(Saved entries)
*** Block opens ***

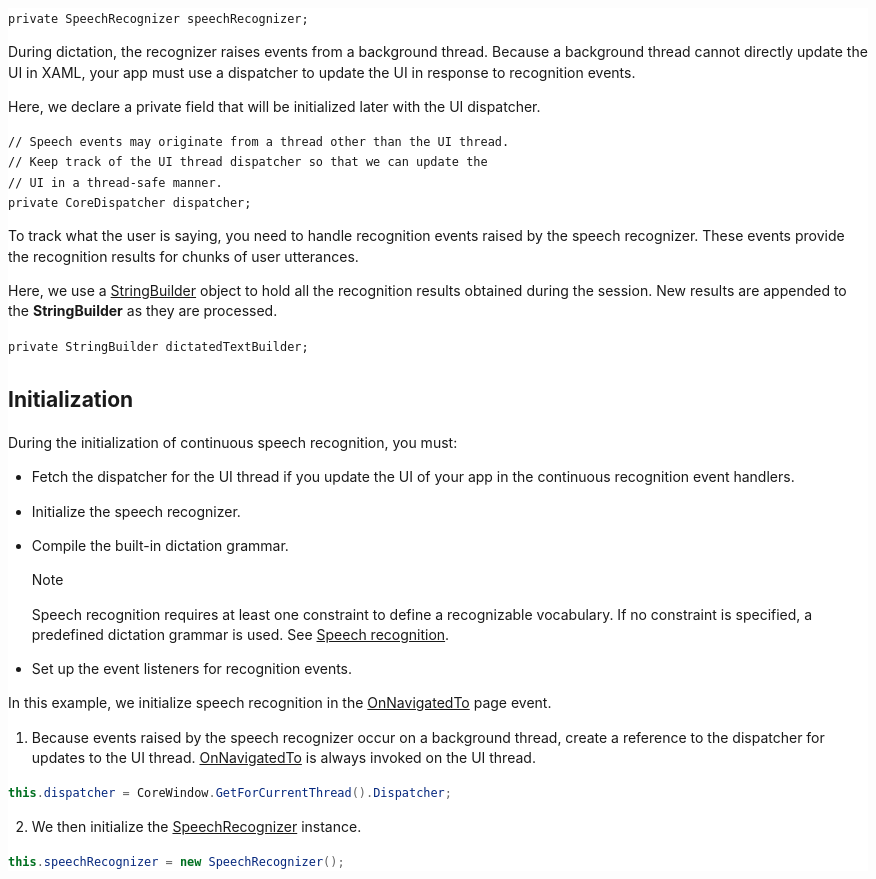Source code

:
 ```CSharp
private SpeechRecognizer speechRecognizer;
```

During dictation, the recognizer raises events from a background thread. Because a background thread cannot directly update the UI in XAML, your app must use a dispatcher to update the UI in response to recognition events.

Here, we declare a private field that will be initialized later with the UI dispatcher.

```CSharp
// Speech events may originate from a thread other than the UI thread.
// Keep track of the UI thread dispatcher so that we can update the
// UI in a thread-safe manner.
private CoreDispatcher dispatcher;
```

To track what the user is saying, you need to handle recognition events raised by the speech recognizer. These events provide the recognition results for chunks of user utterances.

Here, we use a [StringBuilder](/dotnet/api/system.text.stringbuilder) object to hold all the recognition results obtained during the session. New results are appended to the **StringBuilder** as they are processed.

```CSharp
private StringBuilder dictatedTextBuilder;
```

## Initialization

During the initialization of continuous speech recognition, you must:

- Fetch the dispatcher for the UI thread if you update the UI of your app in the continuous recognition event handlers.
- Initialize the speech recognizer.
- Compile the built-in dictation grammar.

  > [!NOTE]
  > Speech recognition requires at least one constraint to define a recognizable vocabulary. If no constraint is specified, a predefined dictation grammar is used. See [Speech recognition](speech-recognition.md).

- Set up the event listeners for recognition events.

In this example, we initialize speech recognition in the [OnNavigatedTo](/uwp/api/windows.ui.xaml.controls.page.onnavigatedto) page event.

1. Because events raised by the speech recognizer occur on a background thread, create a reference to the dispatcher for updates to the UI thread. [OnNavigatedTo](/uwp/api/windows.ui.xaml.controls.page.onnavigatedto) is always invoked on the UI thread.

```csharp
this.dispatcher = CoreWindow.GetForCurrentThread().Dispatcher;
```

2. We then initialize the [SpeechRecognizer](/uwp/api/Windows.Media.SpeechRecognition.SpeechRecognizer) instance.

```csharp
this.speechRecognizer = new SpeechRecognizer();
```
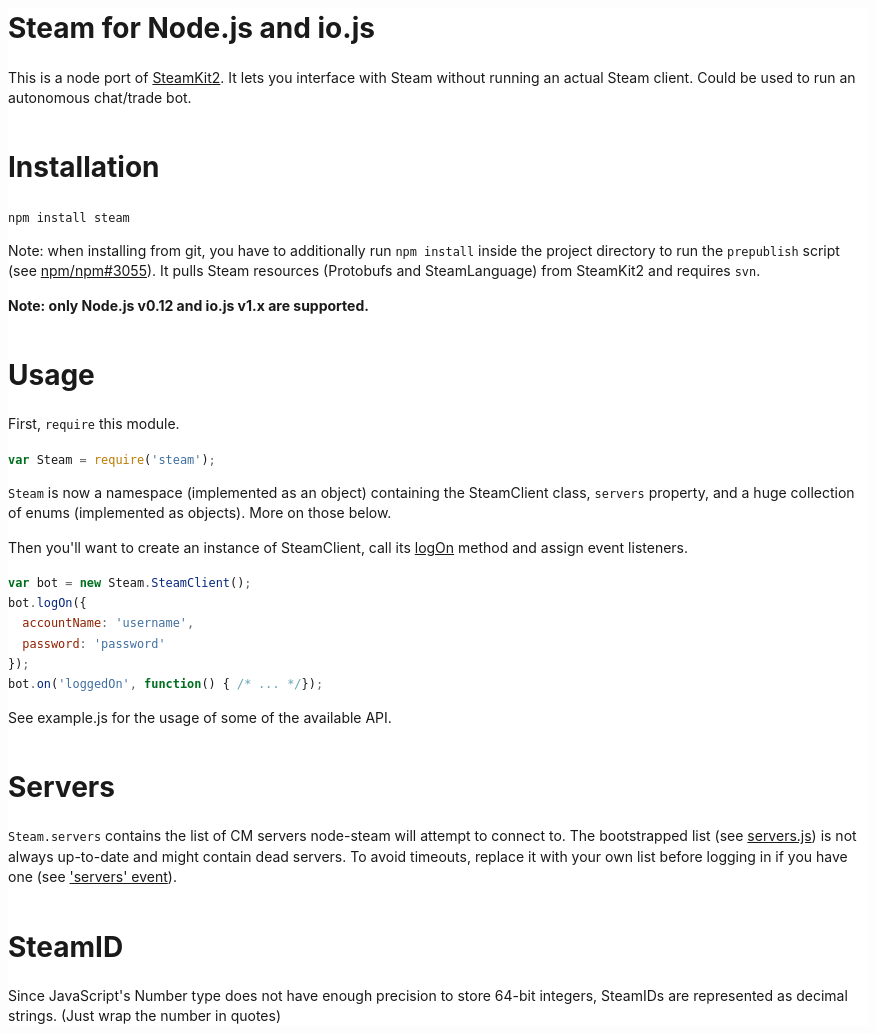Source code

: # Steam for Node.js and io.js

This is a node port of [SteamKit2](https://github.com/SteamRE/SteamKit). It lets you interface with Steam without running an actual Steam client. Could be used to run an autonomous chat/trade bot.


# Installation

```
npm install steam
```

Note: when installing from git, you have to additionally run `npm install` inside the project directory to run the `prepublish` script (see [npm/npm#3055](https://github.com/npm/npm/issues/3055)). It pulls Steam resources (Protobufs and SteamLanguage) from SteamKit2 and requires `svn`.

**Note: only Node.js v0.12 and io.js v1.x are supported.**

# Usage
First, `require` this module.
```js
var Steam = require('steam');
```
`Steam` is now a namespace (implemented as an object) containing the SteamClient class, `servers` property, and a huge collection of enums (implemented as objects). More on those below.

Then you'll want to create an instance of SteamClient, call its [logOn](#logonlogondetails) method and assign event listeners.

```js
var bot = new Steam.SteamClient();
bot.logOn({
  accountName: 'username',
  password: 'password'
});
bot.on('loggedOn', function() { /* ... */});
```

See example.js for the usage of some of the available API.

# Servers

`Steam.servers` contains the list of CM servers node-steam will attempt to connect to. The bootstrapped list (see [servers.js](https://github.com/seishun/node-steam/blob/master/lib/servers.js)) is not always up-to-date and might contain dead servers. To avoid timeouts, replace it with your own list before logging in if you have one (see ['servers' event](#servers-1)).

# SteamID

Since JavaScript's Number type does not have enough precision to store 64-bit integers, SteamIDs are represented as decimal strings. (Just wrap the number in quotes)
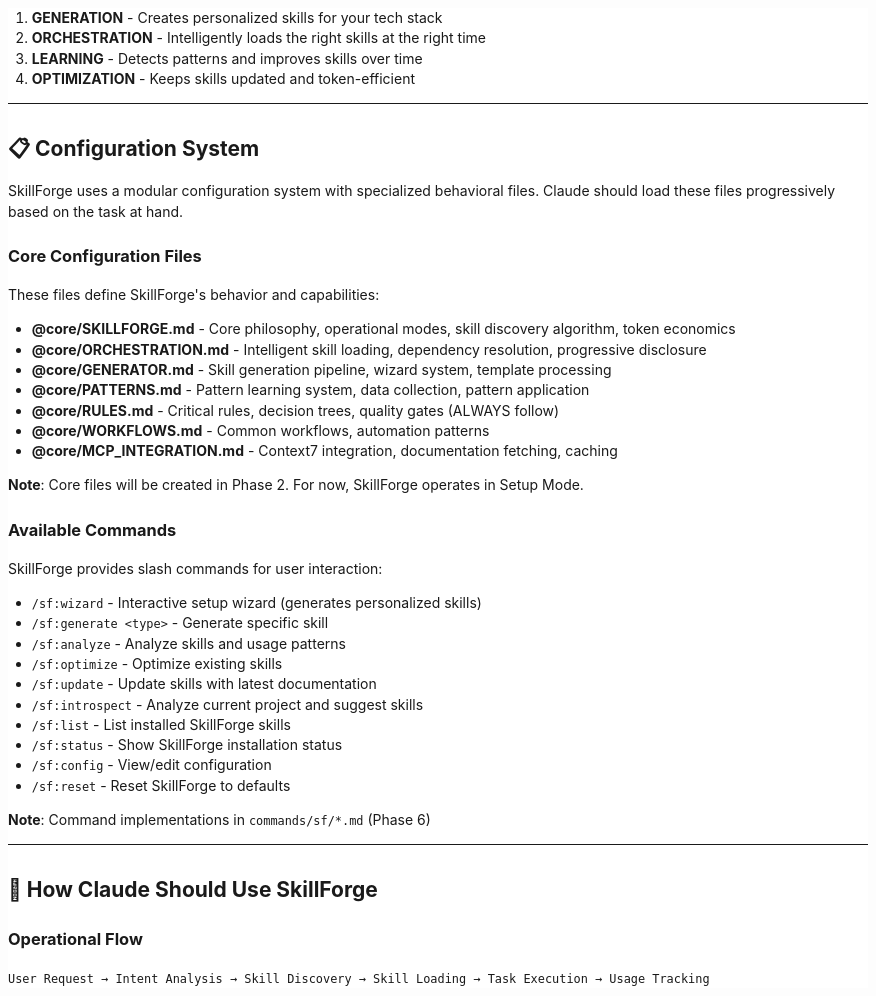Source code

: 1. **GENERATION** - Creates personalized skills for your tech stack
2. **ORCHESTRATION** - Intelligently loads the right skills at the right time
3. **LEARNING** - Detects patterns and improves skills over time
4. **OPTIMIZATION** - Keeps skills updated and token-efficient

---

## 📋 Configuration System

SkillForge uses a modular configuration system with specialized behavioral files.
Claude should load these files progressively based on the task at hand.

### Core Configuration Files

These files define SkillForge's behavior and capabilities:

- **@core/SKILLFORGE.md** - Core philosophy, operational modes, skill discovery algorithm, token economics
- **@core/ORCHESTRATION.md** - Intelligent skill loading, dependency resolution, progressive disclosure
- **@core/GENERATOR.md** - Skill generation pipeline, wizard system, template processing
- **@core/PATTERNS.md** - Pattern learning system, data collection, pattern application
- **@core/RULES.md** - Critical rules, decision trees, quality gates (ALWAYS follow)
- **@core/WORKFLOWS.md** - Common workflows, automation patterns
- **@core/MCP_INTEGRATION.md** - Context7 integration, documentation fetching, caching

**Note**: Core files will be created in Phase 2. For now, SkillForge operates in Setup Mode.

### Available Commands

SkillForge provides slash commands for user interaction:

- `/sf:wizard` - Interactive setup wizard (generates personalized skills)
- `/sf:generate <type>` - Generate specific skill
- `/sf:analyze` - Analyze skills and usage patterns
- `/sf:optimize` - Optimize existing skills
- `/sf:update` - Update skills with latest documentation
- `/sf:introspect` - Analyze current project and suggest skills
- `/sf:list` - List installed SkillForge skills
- `/sf:status` - Show SkillForge installation status
- `/sf:config` - View/edit configuration
- `/sf:reset` - Reset SkillForge to defaults

**Note**: Command implementations in `commands/sf/*.md` (Phase 6)

---

## 🧠 How Claude Should Use SkillForge

### Operational Flow

```
User Request → Intent Analysis → Skill Discovery → Skill Loading → Task Execution → Usage Tracking
```
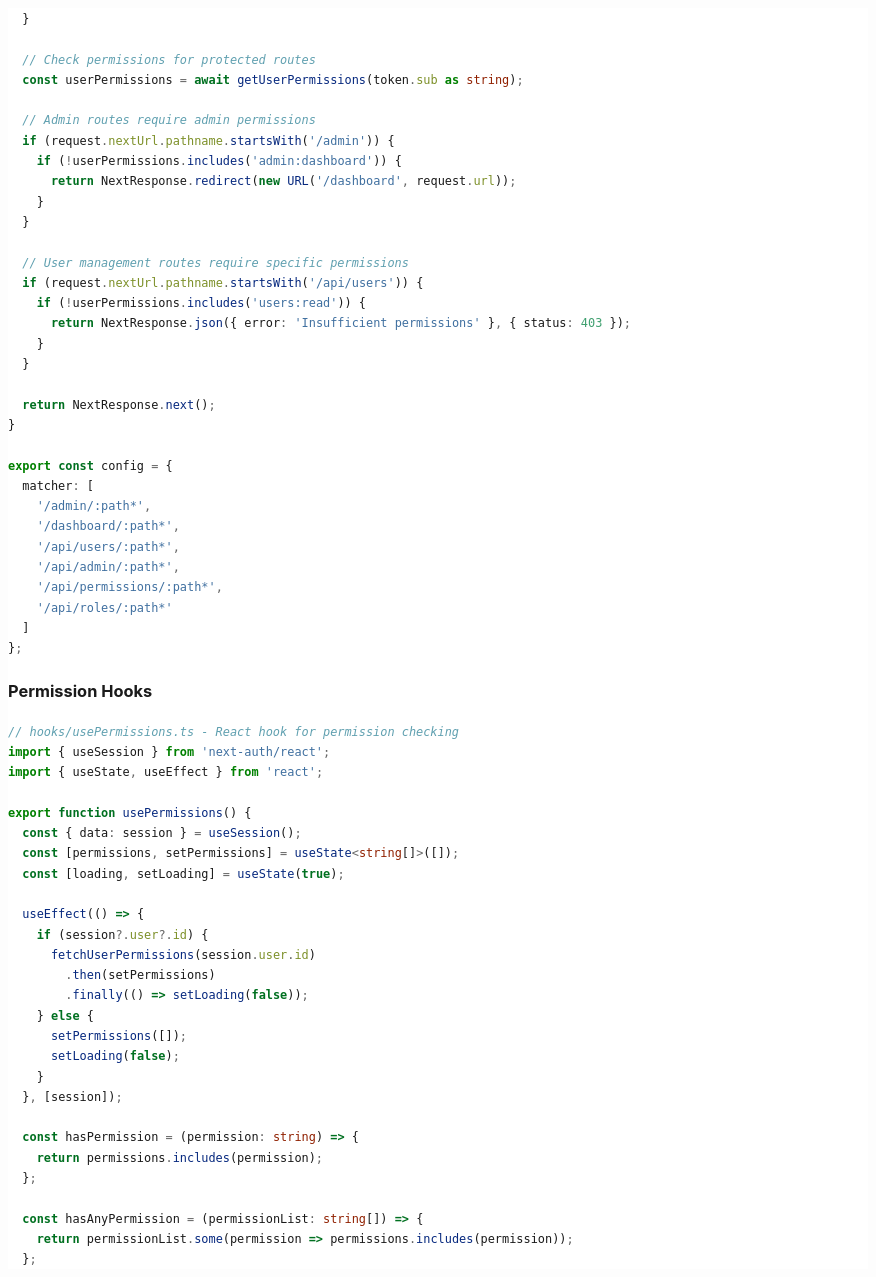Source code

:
 ```typescript
  }
  
  // Check permissions for protected routes
  const userPermissions = await getUserPermissions(token.sub as string);
  
  // Admin routes require admin permissions
  if (request.nextUrl.pathname.startsWith('/admin')) {
    if (!userPermissions.includes('admin:dashboard')) {
      return NextResponse.redirect(new URL('/dashboard', request.url));
    }
  }
  
  // User management routes require specific permissions
  if (request.nextUrl.pathname.startsWith('/api/users')) {
    if (!userPermissions.includes('users:read')) {
      return NextResponse.json({ error: 'Insufficient permissions' }, { status: 403 });
    }
  }
  
  return NextResponse.next();
}

export const config = {
  matcher: [
    '/admin/:path*',
    '/dashboard/:path*',
    '/api/users/:path*',
    '/api/admin/:path*',
    '/api/permissions/:path*',
    '/api/roles/:path*'
  ]
};
```

### Permission Hooks
```typescript
// hooks/usePermissions.ts - React hook for permission checking
import { useSession } from 'next-auth/react';
import { useState, useEffect } from 'react';

export function usePermissions() {
  const { data: session } = useSession();
  const [permissions, setPermissions] = useState<string[]>([]);
  const [loading, setLoading] = useState(true);
  
  useEffect(() => {
    if (session?.user?.id) {
      fetchUserPermissions(session.user.id)
        .then(setPermissions)
        .finally(() => setLoading(false));
    } else {
      setPermissions([]);
      setLoading(false);
    }
  }, [session]);
  
  const hasPermission = (permission: string) => {
    return permissions.includes(permission);
  };
  
  const hasAnyPermission = (permissionList: string[]) => {
    return permissionList.some(permission => permissions.includes(permission));
  };
```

*** Block closes ***

● Task to carry out
Would you copy, unchanged, the stretch of the records above that begins at the line containing "## Initialization" and ends at the line containing "- Compile the built-in dictation grammar.", and only that?

● Solution
## Initialization

During the initialization of continuous speech recognition, you must:

- Fetch the dispatcher for the UI thread if you update the UI of your app in the continuous recognition event handlers.
- Initialize the speech recognizer.
- Compile the built-in dictation grammar.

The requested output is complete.